● DATA BLOCK:

>>>>>

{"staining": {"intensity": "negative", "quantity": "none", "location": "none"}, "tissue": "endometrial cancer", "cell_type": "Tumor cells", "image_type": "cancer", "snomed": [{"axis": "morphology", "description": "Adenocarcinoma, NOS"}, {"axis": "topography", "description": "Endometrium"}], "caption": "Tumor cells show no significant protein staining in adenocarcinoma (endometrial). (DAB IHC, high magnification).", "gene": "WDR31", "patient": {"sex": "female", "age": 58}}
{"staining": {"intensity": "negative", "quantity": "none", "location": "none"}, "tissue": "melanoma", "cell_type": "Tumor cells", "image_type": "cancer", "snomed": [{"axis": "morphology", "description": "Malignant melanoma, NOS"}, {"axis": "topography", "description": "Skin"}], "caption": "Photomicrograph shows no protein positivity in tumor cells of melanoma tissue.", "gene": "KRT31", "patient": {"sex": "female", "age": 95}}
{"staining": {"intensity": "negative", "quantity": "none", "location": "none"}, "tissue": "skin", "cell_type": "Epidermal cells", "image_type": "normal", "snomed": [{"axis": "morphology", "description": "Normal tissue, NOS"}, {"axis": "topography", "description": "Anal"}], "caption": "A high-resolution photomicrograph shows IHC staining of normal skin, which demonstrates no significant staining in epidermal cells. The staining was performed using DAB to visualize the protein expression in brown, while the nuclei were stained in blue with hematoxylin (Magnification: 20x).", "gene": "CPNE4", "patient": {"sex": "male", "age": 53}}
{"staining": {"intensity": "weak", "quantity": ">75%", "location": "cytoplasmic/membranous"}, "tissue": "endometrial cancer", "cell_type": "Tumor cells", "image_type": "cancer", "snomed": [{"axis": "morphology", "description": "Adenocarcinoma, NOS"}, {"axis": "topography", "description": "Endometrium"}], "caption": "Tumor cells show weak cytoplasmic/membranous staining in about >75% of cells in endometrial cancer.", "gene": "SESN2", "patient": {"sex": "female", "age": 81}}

<<<<<

● WHAT YOU NEED TO DO:
Set down each line of the material above again, exactly.

● SOLVED EXERCISE:
{"staining": {"intensity": "negative", "quantity": "none", "location": "none"}, "tissue": "endometrial cancer", "cell_type": "Tumor cells", "image_type": "cancer", "snomed": [{"axis": "morphology", "description": "Adenocarcinoma, NOS"}, {"axis": "topography", "description": "Endometrium"}], "caption": "Tumor cells show no significant protein staining in adenocarcinoma (endometrial). (DAB IHC, high magnification).", "gene": "WDR31", "patient": {"sex": "female", "age": 58}}
{"staining": {"intensity": "negative", "quantity": "none", "location": "none"}, "tissue": "melanoma", "cell_type": "Tumor cells", "image_type": "cancer", "snomed": [{"axis": "morphology", "description": "Malignant melanoma, NOS"}, {"axis": "topography", "description": "Skin"}], "caption": "Photomicrograph shows no protein positivity in tumor cells of melanoma tissue.", "gene": "KRT31", "patient": {"sex": "female", "age": 95}}
{"staining": {"intensity": "negative", "quantity": "none", "location": "none"}, "tissue": "skin", "cell_type": "Epidermal cells", "image_type": "normal", "snomed": [{"axis": "morphology", "description": "Normal tissue, NOS"}, {"axis": "topography", "description": "Anal"}], "caption": "A high-resolution photomicrograph shows IHC staining of normal skin, which demonstrates no significant staining in epidermal cells. The staining was performed using DAB to visualize the protein expression in brown, while the nuclei were stained in blue with hematoxylin (Magnification: 20x).", "gene": "CPNE4", "patient": {"sex": "male", "age": 53}}
{"staining": {"intensity": "weak", "quantity": ">75%", "location": "cytoplasmic/membranous"}, "tissue": "endometrial cancer", "cell_type": "Tumor cells", "image_type": "cancer", "snomed": [{"axis": "morphology", "description": "Adenocarcinoma, NOS"}, {"axis": "topography", "description": "Endometrium"}], "caption": "Tumor cells show weak cytoplasmic/membranous staining in about >75% of cells in endometrial cancer.", "gene": "SESN2", "patient": {"sex": "female", "age": 81}}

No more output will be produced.